Shane's remarks are available on the DOT Web site at .

Edward Wytkind, president of the AFL-CIO's Transportation Trades Department, testified before the Aviation Subcommittee on the same day Shane spoke.

Wytkind, whose department is affiliated with American Airlines mechanics' Transport Workers Union, said the proposed rules threaten U.S. airline jobs.

"The burden is on the (Bush) administration to make the case that allowing foreign entities to control U.S. airlines serves the best interests of the aviation industry, its employees and our nation," Wytkind said in testimony available on the DOT Web site.

"The problem with the department's stated rationale is that it is not supported by any real and persuasive evidence. The financial challenges confronting the industry are well known -- fuel prices have skyrocketed, pension obligations must be met, security costs and fees have increased, a system capacity crisis is looming, and air carriers have largely been unable to price their product at a level sufficient to achieve and maintain profitability.

"It is hard to understand how allowing foreign interests, including foreign airlines, to control U.S. carriers would solve any of these problems."

Burnley, the former DOT secretary and a senior member of the government and legislative practices at the law firm Venable LLP in Washington, D.C., doesn't believe foreign investors would purposefully ruin a U.S. airline.

"We have (airline) alliances today, and the dominant carriers tend to be the U.S. carriers," Burnley said. "In this day and age, it makes no difference who owns how much stock in an airline anywhere in the world."

Fred Russell, who follows the airline industry for Fredric E. Russell Investment Management Co. in Tulsa, agrees with Burnley.

"If foreigners invested in an U.S. airline, they would do everything they could to make it profitable and indispensable," Russell said. "If we give foreign airlines the ability to invest in and control U.S. airlines, we would have to do the same with U.S. rights overseas.

"The capital, efficiencies and investments in technology would benefit everyone."

Tim Wagner, spokesman for American Airlines, the largest carrier in the world, said the company hasn't adopted a position on DOT's proposed rulemaking on foreign ownership.

"Our position is airlines should abide by the rules," said Wagner, whose company employs 7,000 in Tulsa. "If the U.S. government changes the rules, we would abide by them like everybody else."

Similarly, the Air Transport Association, the trade group in Washington that represents the nation's airlines, doesn't favor or oppose a change in the rules governing foreign ownership of U.S. airlines.

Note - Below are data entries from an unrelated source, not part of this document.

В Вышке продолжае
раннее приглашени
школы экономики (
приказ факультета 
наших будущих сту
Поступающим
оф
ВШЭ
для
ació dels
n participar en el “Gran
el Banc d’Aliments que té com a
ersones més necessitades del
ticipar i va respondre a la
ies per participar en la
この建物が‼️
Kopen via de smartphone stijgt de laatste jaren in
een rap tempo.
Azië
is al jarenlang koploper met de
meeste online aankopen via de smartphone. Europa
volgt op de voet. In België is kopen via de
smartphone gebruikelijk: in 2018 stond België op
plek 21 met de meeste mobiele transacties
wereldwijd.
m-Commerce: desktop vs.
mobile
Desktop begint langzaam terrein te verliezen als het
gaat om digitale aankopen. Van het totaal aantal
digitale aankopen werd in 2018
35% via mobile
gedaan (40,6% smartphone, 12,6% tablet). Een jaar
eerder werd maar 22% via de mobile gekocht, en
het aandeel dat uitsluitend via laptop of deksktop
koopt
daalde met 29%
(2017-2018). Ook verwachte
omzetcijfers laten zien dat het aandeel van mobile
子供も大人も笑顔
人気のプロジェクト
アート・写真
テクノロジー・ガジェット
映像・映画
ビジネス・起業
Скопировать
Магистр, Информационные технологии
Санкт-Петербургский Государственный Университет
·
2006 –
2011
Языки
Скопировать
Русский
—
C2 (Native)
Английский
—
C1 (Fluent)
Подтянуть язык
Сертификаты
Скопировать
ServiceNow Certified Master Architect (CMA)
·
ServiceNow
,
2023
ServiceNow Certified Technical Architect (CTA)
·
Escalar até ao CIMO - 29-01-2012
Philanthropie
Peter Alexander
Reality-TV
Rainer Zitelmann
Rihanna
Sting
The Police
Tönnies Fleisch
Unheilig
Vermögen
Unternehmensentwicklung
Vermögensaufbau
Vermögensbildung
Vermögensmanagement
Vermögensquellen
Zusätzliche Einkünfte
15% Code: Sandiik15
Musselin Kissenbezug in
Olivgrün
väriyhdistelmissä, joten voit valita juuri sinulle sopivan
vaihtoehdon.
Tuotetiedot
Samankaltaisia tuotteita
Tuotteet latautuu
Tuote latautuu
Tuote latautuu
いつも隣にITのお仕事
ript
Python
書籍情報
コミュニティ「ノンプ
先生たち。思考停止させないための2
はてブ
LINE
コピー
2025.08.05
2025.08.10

However, Houston-based Continental Airlines opposes the DOT liberalizing foreign ownership rules.

"DOT proposes to unilaterally limit the application of the law to only certain aspects of airline management, while the statute requires that U.S. citizens have actual control over all aspects of airline operations," Continental said in a written statement.

"This shows that either the DOT has misinterpreted the law or has ignored the realities of internal airline management and how airlines operate. Actual control over day-to-day operations, including scheduling, pricing, employment and labor decisions and financing, provides foreign citizens actual control of the very areas DOT is trying to carve out. Airline operations cannot be split in the manner DOT is suggesting."

British Airways is one of four United Kingdom carriers that operate nonstop service from London's Heathrow Airport to U.S. gateways.

When the DOT proposed amending the foreign ownership rules last year, British Airways CEO Willie Walsh said that rules restricting foreign ownership hinder airline industry growth. He spoke to Business Travel News.

"Because government regulations have had a lot to say about foreign ownership and control -- where in most cases it cannot exceed 49 percent, or in the case of the United States, 25 percent -- we have not seen cross-national mergers and sensible economic rationalization that we see in every other global industry," Walsh said.

The DOT's proposed foreign ownership rulemaking is in limbo today, but it could be brought back to life, lawmakers said.